A New Medical Image Enhancement Algorithm Based on Fractional Calculus

Abstract

The enhancement of medical images is a challenging research task due to the unforeseeable variation in the quality of the captured images. The captured images may present with low contrast and low visibility, which might influence the accuracy of the diagnosis process. To overcome this problem, this paper presents a new fractional integral entropy (FITE) that estimates the unforeseeable probabilities of image pixels, posing as the main contribution of the paper. The proposed model dynamically enhances the image based on the image contents. The main advantage of FITE lies in its capability to enhance the low contrast intensities through pixels? probability.
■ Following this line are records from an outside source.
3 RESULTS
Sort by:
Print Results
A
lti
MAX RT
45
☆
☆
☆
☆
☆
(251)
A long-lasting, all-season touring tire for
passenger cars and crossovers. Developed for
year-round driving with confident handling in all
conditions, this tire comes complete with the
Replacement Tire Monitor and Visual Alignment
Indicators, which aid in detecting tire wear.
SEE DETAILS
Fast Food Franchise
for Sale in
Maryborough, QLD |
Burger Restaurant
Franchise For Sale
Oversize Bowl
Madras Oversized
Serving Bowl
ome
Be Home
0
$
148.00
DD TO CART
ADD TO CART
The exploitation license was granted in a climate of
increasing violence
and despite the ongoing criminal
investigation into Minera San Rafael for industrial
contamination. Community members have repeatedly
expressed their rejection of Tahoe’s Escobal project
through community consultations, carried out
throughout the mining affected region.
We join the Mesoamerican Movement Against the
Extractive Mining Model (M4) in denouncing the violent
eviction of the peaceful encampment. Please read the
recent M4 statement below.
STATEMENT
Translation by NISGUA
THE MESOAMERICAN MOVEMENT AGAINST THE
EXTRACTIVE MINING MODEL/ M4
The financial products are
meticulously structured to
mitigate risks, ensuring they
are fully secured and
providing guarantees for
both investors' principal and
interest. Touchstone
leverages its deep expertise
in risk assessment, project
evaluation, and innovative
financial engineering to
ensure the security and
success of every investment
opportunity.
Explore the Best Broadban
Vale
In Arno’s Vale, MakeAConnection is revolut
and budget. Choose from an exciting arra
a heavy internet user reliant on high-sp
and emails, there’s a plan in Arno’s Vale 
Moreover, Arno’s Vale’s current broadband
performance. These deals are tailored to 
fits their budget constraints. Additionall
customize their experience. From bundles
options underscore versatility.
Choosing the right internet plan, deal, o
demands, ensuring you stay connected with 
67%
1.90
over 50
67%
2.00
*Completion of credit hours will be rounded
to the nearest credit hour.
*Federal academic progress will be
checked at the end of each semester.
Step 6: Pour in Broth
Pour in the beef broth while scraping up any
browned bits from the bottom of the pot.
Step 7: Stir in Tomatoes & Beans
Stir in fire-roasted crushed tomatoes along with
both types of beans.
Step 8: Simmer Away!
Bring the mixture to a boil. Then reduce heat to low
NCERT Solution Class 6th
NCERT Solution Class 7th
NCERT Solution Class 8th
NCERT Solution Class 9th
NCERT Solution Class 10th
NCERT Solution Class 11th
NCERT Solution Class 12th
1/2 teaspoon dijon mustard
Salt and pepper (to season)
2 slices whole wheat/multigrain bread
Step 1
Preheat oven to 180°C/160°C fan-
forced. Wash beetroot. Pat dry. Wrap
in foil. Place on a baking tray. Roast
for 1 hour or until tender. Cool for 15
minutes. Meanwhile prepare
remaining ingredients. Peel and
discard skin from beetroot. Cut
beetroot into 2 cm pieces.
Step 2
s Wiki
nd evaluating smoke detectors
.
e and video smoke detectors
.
Initially, the pixel probability of the fractional power is utilized to extract the illumination value from the pixels of the image. Next, the contrast of the image is then adjusted to enhance the regions with low visibility. Finally, the fractional integral entropy approach is implemented to enhance the low visibility contents from the input image. Tests were conducted on brain MRI, lungs CT, and kidney MRI scans datasets of different image qualities to show that the proposed model is robust and can withstand dramatic variations in quality. The obtained comparative results show that the proposed image enhancement model achieves the best BRISQUE and NIQE scores. Overall, this model improves the details of brain MRI, lungs CT, and kidney MRI scans, and could therefore potentially help the medical staff during the diagnosis process.